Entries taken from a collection
——————————

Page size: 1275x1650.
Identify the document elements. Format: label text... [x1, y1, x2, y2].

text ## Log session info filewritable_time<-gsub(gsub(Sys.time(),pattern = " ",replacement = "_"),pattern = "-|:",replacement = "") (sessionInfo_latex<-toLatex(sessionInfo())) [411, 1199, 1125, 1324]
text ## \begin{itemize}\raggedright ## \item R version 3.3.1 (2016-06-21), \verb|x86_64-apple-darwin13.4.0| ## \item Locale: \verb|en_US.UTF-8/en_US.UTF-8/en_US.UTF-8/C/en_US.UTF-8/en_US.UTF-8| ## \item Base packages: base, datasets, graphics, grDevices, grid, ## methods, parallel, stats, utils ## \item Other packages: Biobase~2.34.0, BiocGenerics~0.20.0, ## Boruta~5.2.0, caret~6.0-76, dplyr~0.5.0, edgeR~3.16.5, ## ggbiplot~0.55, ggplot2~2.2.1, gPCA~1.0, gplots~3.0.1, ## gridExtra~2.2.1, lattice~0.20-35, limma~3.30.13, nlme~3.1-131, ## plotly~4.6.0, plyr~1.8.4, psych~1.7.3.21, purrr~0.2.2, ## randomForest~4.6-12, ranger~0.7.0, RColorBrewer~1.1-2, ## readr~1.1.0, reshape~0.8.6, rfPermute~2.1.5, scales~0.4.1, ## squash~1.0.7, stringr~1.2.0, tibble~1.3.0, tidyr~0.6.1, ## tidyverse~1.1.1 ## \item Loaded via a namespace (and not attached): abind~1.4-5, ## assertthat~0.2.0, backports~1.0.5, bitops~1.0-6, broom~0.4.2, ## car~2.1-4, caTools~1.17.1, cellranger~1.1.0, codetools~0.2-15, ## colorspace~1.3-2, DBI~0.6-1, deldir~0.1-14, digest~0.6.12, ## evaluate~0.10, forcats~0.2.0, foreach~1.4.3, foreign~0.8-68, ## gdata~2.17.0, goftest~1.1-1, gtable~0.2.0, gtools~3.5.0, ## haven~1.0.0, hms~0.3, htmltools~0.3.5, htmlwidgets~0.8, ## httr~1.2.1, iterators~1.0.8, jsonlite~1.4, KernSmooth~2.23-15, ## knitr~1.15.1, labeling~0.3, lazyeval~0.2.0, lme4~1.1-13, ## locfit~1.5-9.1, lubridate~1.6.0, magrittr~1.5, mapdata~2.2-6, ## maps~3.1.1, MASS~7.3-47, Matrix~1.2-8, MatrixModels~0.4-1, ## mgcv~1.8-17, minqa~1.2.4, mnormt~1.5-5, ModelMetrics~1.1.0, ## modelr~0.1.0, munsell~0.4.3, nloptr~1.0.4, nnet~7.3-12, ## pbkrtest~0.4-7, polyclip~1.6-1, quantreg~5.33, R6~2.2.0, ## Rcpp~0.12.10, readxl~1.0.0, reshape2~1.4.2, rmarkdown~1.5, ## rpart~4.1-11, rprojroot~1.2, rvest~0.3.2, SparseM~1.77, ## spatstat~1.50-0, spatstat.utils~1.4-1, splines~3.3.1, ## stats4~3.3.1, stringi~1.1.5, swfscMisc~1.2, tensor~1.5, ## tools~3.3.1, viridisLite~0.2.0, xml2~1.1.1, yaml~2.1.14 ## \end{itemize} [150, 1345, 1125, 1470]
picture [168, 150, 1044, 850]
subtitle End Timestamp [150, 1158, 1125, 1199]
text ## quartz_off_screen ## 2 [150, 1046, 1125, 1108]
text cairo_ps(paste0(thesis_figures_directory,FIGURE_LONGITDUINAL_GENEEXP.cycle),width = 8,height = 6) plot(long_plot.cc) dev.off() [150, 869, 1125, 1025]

——————————

_REQUIRED ACTION_
For each record above, write it out again exactly.

_OUTPUT FOR THIS TASK_
Page size: 1275x1650.
Identify the document elements. Format: label text... [x1, y1, x2, y2].

text ## Log session info filewritable_time<-gsub(gsub(Sys.time(),pattern = " ",replacement = "_"),pattern = "-|:",replacement = "") (sessionInfo_latex<-toLatex(sessionInfo())) [411, 1199, 1125, 1324]
text ## \begin{itemize}\raggedright ## \item R version 3.3.1 (2016-06-21), \verb|x86_64-apple-darwin13.4.0| ## \item Locale: \verb|en_US.UTF-8/en_US.UTF-8/en_US.UTF-8/C/en_US.UTF-8/en_US.UTF-8| ## \item Base packages: base, datasets, graphics, grDevices, grid, ## methods, parallel, stats, utils ## \item Other packages: Biobase~2.34.0, BiocGenerics~0.20.0, ## Boruta~5.2.0, caret~6.0-76, dplyr~0.5.0, edgeR~3.16.5, ## ggbiplot~0.55, ggplot2~2.2.1, gPCA~1.0, gplots~3.0.1, ## gridExtra~2.2.1, lattice~0.20-35, limma~3.30.13, nlme~3.1-131, ## plotly~4.6.0, plyr~1.8.4, psych~1.7.3.21, purrr~0.2.2, ## randomForest~4.6-12, ranger~0.7.0, RColorBrewer~1.1-2, ## readr~1.1.0, reshape~0.8.6, rfPermute~2.1.5, scales~0.4.1, ## squash~1.0.7, stringr~1.2.0, tibble~1.3.0, tidyr~0.6.1, ## tidyverse~1.1.1 ## \item Loaded via a namespace (and not attached): abind~1.4-5, ## assertthat~0.2.0, backports~1.0.5, bitops~1.0-6, broom~0.4.2, ## car~2.1-4, caTools~1.17.1, cellranger~1.1.0, codetools~0.2-15, ## colorspace~1.3-2, DBI~0.6-1, deldir~0.1-14, digest~0.6.12, ## evaluate~0.10, forcats~0.2.0, foreach~1.4.3, foreign~0.8-68, ## gdata~2.17.0, goftest~1.1-1, gtable~0.2.0, gtools~3.5.0, ## haven~1.0.0, hms~0.3, htmltools~0.3.5, htmlwidgets~0.8, ## httr~1.2.1, iterators~1.0.8, jsonlite~1.4, KernSmooth~2.23-15, ## knitr~1.15.1, labeling~0.3, lazyeval~0.2.0, lme4~1.1-13, ## locfit~1.5-9.1, lubridate~1.6.0, magrittr~1.5, mapdata~2.2-6, ## maps~3.1.1, MASS~7.3-47, Matrix~1.2-8, MatrixModels~0.4-1, ## mgcv~1.8-17, minqa~1.2.4, mnormt~1.5-5, ModelMetrics~1.1.0, ## modelr~0.1.0, munsell~0.4.3, nloptr~1.0.4, nnet~7.3-12, ## pbkrtest~0.4-7, polyclip~1.6-1, quantreg~5.33, R6~2.2.0, ## Rcpp~0.12.10, readxl~1.0.0, reshape2~1.4.2, rmarkdown~1.5, ## rpart~4.1-11, rprojroot~1.2, rvest~0.3.2, SparseM~1.77, ## spatstat~1.50-0, spatstat.utils~1.4-1, splines~3.3.1, ## stats4~3.3.1, stringi~1.1.5, swfscMisc~1.2, tensor~1.5, ## tools~3.3.1, viridisLite~0.2.0, xml2~1.1.1, yaml~2.1.14 ## \end{itemize} [150, 1345, 1125, 1470]
picture [168, 150, 1044, 850]
subtitle End Timestamp [150, 1158, 1125, 1199]
text ## quartz_off_screen ## 2 [150, 1046, 1125, 1108]
text cairo_ps(paste0(thesis_figures_directory,FIGURE_LONGITDUINAL_GENEEXP.cycle),width = 8,height = 6) plot(long_plot.cc) dev.off() [150, 869, 1125, 1025]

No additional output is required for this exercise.